Still, you can use following arguments:

- **num_datasets (int)**:  
  Randomly sample a smaller number of datasets for quick pre-training attempts.  
  (Useful since the default full dataset is very large and takes time to prepare.)

- **dataset_seed (int)**:  
  Set the random seed value for sampling datasets. Ensures reproducibility.

In [None]:
%cd /content/tp-berta
#!python scripts/clean_feat_names.py --mode finetune --task binclass --num_datasets 3 --dataset_seed 123 --overwrite
!python scripts/clean_feat_names.py --mode finetune --task binclass --overwrite

# Finetune
- **Option 1. Explicitly specify the dataset filename**

  - The dataset file (.csv) needs to be put in `tp-berta/data/finetune-{task}` directory, such as `finetune-bin`.
  - List the datasets (without extention: .csv) in `DATASETS` and automatically finetune the model in the loop.

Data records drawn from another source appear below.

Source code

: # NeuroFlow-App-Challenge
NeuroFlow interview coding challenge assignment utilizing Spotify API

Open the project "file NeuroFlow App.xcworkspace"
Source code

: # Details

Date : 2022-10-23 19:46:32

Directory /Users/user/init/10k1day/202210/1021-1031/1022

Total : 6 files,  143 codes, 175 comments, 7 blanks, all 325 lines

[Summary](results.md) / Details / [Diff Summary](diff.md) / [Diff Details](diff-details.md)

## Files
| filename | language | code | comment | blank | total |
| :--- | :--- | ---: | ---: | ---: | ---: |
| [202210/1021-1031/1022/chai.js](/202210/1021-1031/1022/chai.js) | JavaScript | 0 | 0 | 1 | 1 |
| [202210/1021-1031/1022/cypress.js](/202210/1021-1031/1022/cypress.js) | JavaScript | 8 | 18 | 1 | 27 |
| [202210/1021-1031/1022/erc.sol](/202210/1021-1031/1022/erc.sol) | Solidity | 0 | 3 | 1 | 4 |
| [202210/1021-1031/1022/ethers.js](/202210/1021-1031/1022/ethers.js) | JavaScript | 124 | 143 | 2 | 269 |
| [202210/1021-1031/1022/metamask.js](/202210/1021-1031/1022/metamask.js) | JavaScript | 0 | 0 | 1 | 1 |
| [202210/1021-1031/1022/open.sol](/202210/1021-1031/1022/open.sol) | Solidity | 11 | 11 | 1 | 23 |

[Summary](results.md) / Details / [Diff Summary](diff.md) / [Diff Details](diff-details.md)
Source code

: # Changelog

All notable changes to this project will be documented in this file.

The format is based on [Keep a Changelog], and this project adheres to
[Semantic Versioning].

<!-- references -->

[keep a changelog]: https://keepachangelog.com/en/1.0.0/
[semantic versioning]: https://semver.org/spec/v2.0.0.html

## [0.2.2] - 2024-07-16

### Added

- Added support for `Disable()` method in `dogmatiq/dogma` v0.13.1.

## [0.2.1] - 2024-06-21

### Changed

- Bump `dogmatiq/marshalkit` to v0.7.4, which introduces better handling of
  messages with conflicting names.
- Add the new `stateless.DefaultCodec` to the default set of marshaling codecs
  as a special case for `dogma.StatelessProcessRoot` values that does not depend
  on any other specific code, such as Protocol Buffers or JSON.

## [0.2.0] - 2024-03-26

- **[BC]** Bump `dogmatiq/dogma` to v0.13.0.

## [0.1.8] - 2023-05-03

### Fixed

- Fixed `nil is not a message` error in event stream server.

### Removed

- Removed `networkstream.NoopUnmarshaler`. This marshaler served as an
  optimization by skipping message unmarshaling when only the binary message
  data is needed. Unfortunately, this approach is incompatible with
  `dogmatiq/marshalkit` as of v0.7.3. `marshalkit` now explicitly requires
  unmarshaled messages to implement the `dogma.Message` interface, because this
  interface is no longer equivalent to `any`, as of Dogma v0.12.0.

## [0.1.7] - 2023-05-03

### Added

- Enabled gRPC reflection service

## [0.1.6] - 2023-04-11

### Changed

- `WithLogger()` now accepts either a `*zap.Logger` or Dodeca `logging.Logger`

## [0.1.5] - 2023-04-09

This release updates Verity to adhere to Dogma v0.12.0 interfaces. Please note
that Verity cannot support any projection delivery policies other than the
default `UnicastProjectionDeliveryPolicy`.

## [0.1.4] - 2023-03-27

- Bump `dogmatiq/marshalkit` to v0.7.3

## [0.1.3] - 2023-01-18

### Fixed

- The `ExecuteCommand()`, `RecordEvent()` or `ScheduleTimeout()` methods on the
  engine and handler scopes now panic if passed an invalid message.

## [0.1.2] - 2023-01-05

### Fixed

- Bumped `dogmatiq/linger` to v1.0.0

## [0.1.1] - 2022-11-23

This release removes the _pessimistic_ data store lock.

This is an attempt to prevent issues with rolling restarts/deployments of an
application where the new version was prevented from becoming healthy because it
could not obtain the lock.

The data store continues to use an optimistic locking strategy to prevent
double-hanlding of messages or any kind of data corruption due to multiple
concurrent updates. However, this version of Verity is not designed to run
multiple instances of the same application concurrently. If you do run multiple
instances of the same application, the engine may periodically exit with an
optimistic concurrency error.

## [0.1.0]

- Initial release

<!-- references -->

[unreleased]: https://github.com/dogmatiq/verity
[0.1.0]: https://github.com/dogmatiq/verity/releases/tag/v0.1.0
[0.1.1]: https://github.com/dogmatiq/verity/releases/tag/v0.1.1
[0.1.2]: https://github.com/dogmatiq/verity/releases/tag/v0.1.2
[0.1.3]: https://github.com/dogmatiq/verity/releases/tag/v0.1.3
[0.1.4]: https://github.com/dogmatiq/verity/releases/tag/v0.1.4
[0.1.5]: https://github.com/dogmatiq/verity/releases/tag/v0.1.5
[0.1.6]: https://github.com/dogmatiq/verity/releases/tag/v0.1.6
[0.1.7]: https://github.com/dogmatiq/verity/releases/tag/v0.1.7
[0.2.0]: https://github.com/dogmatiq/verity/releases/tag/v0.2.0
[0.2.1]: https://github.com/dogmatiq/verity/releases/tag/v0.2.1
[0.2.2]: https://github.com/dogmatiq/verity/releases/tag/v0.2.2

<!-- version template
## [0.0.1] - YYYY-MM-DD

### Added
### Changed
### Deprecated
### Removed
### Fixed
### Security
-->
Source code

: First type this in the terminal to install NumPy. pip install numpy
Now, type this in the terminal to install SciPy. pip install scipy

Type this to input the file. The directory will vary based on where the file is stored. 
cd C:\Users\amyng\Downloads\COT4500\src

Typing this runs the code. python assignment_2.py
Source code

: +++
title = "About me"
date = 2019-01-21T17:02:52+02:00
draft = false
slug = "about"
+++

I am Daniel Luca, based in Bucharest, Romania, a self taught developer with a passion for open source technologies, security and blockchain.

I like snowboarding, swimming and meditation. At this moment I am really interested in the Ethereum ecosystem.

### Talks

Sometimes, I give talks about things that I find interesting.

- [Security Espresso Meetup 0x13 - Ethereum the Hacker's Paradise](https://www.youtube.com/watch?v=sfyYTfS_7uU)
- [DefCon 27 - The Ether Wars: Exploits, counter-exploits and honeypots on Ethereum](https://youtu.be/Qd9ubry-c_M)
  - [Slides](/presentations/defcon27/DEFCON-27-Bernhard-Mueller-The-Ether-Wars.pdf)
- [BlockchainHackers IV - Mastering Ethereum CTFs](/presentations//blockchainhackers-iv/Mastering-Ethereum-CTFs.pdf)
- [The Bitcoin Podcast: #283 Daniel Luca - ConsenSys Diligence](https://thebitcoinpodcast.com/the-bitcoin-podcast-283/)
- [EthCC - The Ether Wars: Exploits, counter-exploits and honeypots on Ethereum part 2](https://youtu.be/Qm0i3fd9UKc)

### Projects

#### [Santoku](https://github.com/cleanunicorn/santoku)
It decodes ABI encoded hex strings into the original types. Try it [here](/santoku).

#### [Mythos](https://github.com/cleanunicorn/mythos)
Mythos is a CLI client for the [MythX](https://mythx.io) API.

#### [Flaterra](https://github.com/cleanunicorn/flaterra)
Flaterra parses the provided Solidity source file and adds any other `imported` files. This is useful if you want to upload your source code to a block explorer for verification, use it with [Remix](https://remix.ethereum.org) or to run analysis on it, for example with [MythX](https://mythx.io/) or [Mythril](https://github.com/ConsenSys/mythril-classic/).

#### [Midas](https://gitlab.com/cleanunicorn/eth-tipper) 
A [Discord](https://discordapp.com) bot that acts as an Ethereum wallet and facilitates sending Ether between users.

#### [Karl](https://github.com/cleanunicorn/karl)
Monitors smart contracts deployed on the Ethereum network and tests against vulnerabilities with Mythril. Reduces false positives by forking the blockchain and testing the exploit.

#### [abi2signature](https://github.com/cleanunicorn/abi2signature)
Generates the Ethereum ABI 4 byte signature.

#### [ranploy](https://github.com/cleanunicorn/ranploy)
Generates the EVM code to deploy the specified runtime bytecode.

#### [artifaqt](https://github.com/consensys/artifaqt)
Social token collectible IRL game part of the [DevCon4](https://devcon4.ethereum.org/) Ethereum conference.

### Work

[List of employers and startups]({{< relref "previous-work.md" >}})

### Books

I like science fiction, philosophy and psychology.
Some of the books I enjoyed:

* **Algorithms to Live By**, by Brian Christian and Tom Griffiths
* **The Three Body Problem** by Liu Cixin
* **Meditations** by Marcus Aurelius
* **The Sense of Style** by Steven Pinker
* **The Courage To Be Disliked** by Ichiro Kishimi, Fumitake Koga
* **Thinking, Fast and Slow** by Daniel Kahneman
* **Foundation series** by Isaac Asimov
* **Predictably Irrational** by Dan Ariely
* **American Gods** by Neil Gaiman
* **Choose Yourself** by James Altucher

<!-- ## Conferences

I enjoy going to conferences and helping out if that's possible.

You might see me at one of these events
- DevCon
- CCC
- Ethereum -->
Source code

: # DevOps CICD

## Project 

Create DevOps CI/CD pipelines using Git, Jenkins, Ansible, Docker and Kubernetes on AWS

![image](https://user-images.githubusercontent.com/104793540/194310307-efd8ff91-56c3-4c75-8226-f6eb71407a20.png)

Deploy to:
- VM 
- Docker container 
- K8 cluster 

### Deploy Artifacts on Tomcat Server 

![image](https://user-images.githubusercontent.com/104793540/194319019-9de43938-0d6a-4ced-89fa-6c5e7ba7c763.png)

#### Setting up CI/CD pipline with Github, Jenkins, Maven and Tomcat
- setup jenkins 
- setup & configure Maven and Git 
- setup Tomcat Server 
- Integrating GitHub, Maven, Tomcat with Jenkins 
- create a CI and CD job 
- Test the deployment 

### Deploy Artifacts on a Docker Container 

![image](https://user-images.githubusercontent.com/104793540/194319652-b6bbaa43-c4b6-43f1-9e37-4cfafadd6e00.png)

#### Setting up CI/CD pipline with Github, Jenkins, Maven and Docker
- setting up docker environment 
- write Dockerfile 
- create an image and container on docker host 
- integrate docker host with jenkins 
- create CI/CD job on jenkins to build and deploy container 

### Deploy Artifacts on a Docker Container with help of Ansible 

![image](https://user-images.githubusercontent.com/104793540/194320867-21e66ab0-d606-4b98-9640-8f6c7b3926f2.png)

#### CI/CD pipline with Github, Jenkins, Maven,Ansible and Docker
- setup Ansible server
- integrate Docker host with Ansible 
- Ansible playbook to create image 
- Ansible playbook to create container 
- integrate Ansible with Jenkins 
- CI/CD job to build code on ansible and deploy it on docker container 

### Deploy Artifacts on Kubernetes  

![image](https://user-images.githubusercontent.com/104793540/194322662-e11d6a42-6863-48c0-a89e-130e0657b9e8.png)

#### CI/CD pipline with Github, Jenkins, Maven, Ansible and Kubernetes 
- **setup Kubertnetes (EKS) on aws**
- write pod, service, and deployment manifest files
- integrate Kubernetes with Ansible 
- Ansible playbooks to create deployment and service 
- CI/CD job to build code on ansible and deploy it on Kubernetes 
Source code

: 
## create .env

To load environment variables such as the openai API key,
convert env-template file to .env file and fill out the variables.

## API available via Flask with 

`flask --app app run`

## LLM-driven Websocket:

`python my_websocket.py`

- **Option 2. Randomly sample the datasets**
  - You can also randomly select the datasets for finetuning.

  

In [None]:
import os, random
task = 'bin'

# Option 1: Specify the dataset
#DATASETS=["Customer_Behaviour", "Bank_Personal_Loan_Modelling"]

# Option 2: Random sampling
num_datasets = 2
dataset_seed = 123
DATASETS = [f.replace('.csv','') for f in os.listdir(f'/content/tp-berta/data/finetune-{task}') if f.endswith('.csv')]
datasets_rng = random.Random(dataset_seed)
DATASETS = datasets_rng.sample(DATASETS, k=num_datasets)

for DATASET in DATASETS:
    !python scripts/finetune/default/run_default_config_tpberta.py --dataset "$DATASET" --task "binclass"

Finally, the finetuned model is saved in / content/tp-berta/finetune_outputs/.